Brazilian format support
danillonunes - March 27, 2009 - 22:47
| Project: | Phone (CCK) |
| Version: | HEAD |
| Component: | Code |
| Category: | task |
| Priority: | normal |
| Assigned: | danillonunes |
| Status: | closed |
Description
Hello, I checkout the CVS head version and code a Brazilian phone format, based on the French .inc file.
This accept the following formats:
- 55 11 3344 5566
- 011 3344 5566
- 11 3344 5566
with optionally any ( ), + and - separators.
I hope you like it.
| Attachment | Size |
|---|---|
| brazilian_phone.patch | 5.51 KB |

#1
I have re-rolled the patch for HEAD and added more test cases:
+55 11 888 9999
+55 11 8888 9999
0055 11 888 9999
0055 11 8888 9999
55 11 888 9999
55 11 8888 9999
Notice that some brazilian phone numbers still use 7 digits format.
#2
Apparently you forgot to include the .inc file in your patch.
#3
I add options to select separators and use of parentheses in BR phones, like the Canadians.

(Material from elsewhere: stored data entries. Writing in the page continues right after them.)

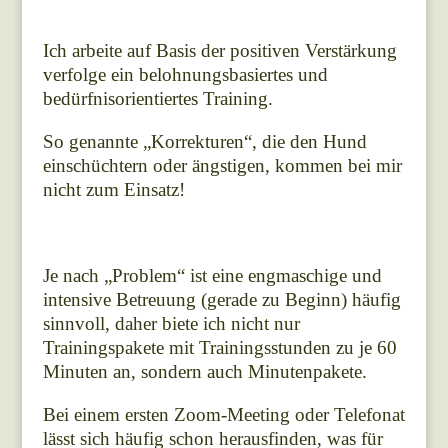
Ich arbeite auf Basis der positiven Verstärkung
verfolge ein belohnungsbasiertes und
bedürfnisorientiertes Training.
So genannte „Korrekturen“, die den Hund
einschüchtern oder ängstigen, kommen bei mir
nicht zum Einsatz!
Je nach „Problem“ ist eine engmaschige und
intensive Betreuung (gerade zu Beginn) häufig
sinnvoll, daher biete ich nicht nur
Trainingspakete mit Trainingsstunden zu je 60
Minuten an, sondern auch Minutenpakete.
Bei einem ersten Zoom-Meeting oder Telefonat
lässt sich häufig schon herausfinden, was für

Also, I make too a patch to 6.x-2.7 version.
Also, now all this formats are valids:
with optionally any ( ), + and - separators that are irrelevants, the final result is formatted as defined by admin.

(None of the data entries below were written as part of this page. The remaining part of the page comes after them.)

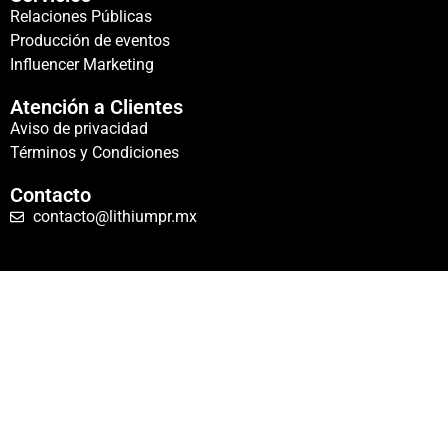
Relaciones Públicas
Producción de eventos
Influencer Marketing
Atención a Clientes
Aviso de privacidad
Términos y Condiciones
Contacto
contacto@lithiumpr.mx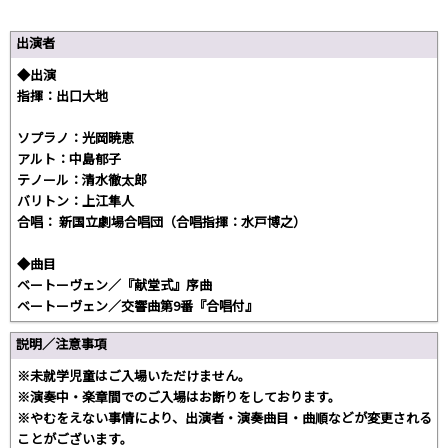
出演者
◆出演
指揮：出口大地
ソプラノ：光岡暁恵
アルト：中島郁子
テノール：清水徹太郎
バリトン：上江隼人
合唱： 新国立劇場合唱団（合唱指揮：水戸博之）
◆曲目
ベートーヴェン／『献堂式』序曲
ベートーヴェン／交響曲第9番『合唱付』
説明／注意事項
※未就学児童はご入場いただけません。
※演奏中・楽章間でのご入場はお断りをしております。
※やむをえない事情により、出演者・演奏曲目・曲順などが変更される
ことがございます。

Thanks to develCuy for help with regex.
#4
@danillonunes, I don't agree with your approach. See the implementation for other countries in this module, they don't suppress characters from the text AFAIK.
It is supposed that a validation checks the data, this should not alter the data.
ATM, your patch thinks following phones are valid>
Those are so far not valid phone numbers.
Here is my patch including the missing file. Please take a look.
Blessings!
#5
develCuy, the implementation of French format, which I uses as basis for developing the Brazilian format, removes too non-numeric separator characters.
It changes the data because it is not just a validation (did you look the format_br_phone_number function?), but a validation followed by a formatting, which ensures that all data received are stored in a standard way - regardless of format they were received (as a validation of URL will accept an address as "google.com" and will change it to "http://google.com").
I don't consider the possibility that the user enters something like "11+888()99(99+". Really, I think it is very improbably that he type it, but if for some reason this really happen, I think it is better that the module can understand and process this information in an intelligent way (it will format it as "(11) 888-9999") than say it is invalid and ask the user to type in the right way - is less work for the user that probably was already fully drunken to have entered something like it. ;)
BTW, I found that the Brazilian phones with 7 digits are already obsolete, now the standard is 8 digits in everywhere. I'm sorry for giving you a wrong information.
#6
Taken into account in 6.2.9 version
#7
Automatically closed -- issue fixed for 2 weeks with no activity.